Hier gibt es wegen der vielfach baum- oder auch gitterartigen - logischen. nicht unbedingt auch physischen - Anordnung der einzelnen Prozessor-Knoten keine gemeinsam benutzten Busse, sondern einfach ein freizügiges Kommunizieren jedes mit - fast - jedem. Auch gemeinsam benutzte Speicher sind hier passe, denn zu jedem Knoten gehört neben den Rechen- und Kommunikations-Werken auch hinreichend viel lokaler Haupt- plus eventuell Pufferspeicher sowie manchmal überdies lokale, also gleichfalls verteilt angeordnete Peripherie.

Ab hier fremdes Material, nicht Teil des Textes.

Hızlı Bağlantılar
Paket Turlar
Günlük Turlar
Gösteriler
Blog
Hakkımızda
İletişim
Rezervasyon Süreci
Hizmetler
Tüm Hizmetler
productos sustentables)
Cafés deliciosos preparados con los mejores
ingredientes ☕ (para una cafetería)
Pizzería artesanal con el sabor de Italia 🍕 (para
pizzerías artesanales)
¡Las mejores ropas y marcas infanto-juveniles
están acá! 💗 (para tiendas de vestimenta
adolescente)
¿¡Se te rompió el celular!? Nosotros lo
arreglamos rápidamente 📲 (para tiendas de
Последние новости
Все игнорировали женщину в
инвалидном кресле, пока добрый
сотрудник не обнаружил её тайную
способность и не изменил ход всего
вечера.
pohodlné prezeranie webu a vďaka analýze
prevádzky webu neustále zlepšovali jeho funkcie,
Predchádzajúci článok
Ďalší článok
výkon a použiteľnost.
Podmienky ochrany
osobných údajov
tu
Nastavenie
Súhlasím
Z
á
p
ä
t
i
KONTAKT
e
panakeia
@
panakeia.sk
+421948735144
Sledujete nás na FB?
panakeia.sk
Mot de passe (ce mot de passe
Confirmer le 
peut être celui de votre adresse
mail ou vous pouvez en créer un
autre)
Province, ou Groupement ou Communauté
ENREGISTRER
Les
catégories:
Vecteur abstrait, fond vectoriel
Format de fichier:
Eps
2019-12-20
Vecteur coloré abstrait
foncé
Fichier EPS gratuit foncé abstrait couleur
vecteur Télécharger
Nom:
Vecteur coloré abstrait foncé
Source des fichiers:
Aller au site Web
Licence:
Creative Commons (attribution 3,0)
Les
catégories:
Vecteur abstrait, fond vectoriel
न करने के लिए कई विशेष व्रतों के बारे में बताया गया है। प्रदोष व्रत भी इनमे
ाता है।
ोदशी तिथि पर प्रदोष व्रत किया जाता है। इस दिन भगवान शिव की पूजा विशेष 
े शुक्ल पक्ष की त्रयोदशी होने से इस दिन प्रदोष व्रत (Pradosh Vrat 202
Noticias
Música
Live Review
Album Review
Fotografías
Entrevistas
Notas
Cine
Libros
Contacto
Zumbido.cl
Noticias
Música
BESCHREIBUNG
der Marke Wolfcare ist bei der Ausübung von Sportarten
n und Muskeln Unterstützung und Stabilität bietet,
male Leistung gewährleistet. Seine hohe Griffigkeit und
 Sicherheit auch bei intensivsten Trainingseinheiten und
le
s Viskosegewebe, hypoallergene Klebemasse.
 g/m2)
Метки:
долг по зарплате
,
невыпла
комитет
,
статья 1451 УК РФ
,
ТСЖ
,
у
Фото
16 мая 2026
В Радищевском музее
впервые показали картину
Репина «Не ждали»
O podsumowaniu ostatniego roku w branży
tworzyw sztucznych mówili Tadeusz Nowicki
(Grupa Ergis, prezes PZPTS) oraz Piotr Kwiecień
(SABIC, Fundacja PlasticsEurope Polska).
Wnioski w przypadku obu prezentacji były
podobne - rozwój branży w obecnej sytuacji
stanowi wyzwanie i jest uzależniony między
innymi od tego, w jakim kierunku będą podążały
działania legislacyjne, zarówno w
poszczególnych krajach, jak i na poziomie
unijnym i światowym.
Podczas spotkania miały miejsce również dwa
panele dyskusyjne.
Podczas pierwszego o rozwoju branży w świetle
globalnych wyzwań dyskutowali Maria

Diese Architekturen, bei denen vielfach jeder Prozessor noch direkten Zugriff auf die Speicher der ihm - logisch - benachbarten Prozessoren hat sind immer noch ziemlich schwer zu programmieren; vor allem, wenn man auf gute Ausnützung der Maschine mit ihren beispielsweise 32 oder auch 128 Knoten Wert legt. Deshalb ist; Bode der Auffassung, diese Parallelrechner würden wohl nur dann den Durchbruch am Markt schaffen, wenn es gelingt, sie vom Odium des exotisch-singulären, nur auf wenige Problemstellungen zugeschnittenen Spezialrechners zu befreien und sie als universell programmierbare Allzweckrechner zu präsentieren.

Diese Entfesselung der Mehrprozessor-Parallelstrukturen aber hat zur Vorbedingung, daß die Parallelität der Maschinen "virtualisiert" werden kann: daß es also gelingt, dem Anwendungsprogrammierer eine derartige Struktur als nach außen hin eher konventionelle Einheit zu präsentieren, deren interne Vorgänge - wie etwa die fortlaufende, dynamische Aufteilung der Rechenaufgaben auf die einzelnen Teilstrukturen des Systems - ihm weitgehend verborgen bleiben.

Typische Vertreter skalierbarer Multiprozessor-Systeme mit physisch voll auf die einzelnen Knoten verteilten Betriebsmitteln sind laut Bode heute unter anderem der bekannte Suprenum, der IPSC-2 auch der Hypercube von Intel und die Erlanger Forschungs-Rechner DIRMU und EGPA; doch Maschinen wie der Parsytec-Megaframe beziehungsweise -Supercluster aus Aachen oder der TX3 von IP aus Karlsruhe sowie der P1-Parwell aus München, an dem die TU-Forscher gleichfalls ihre Studien treiben, gehören im Grunde auch dazu.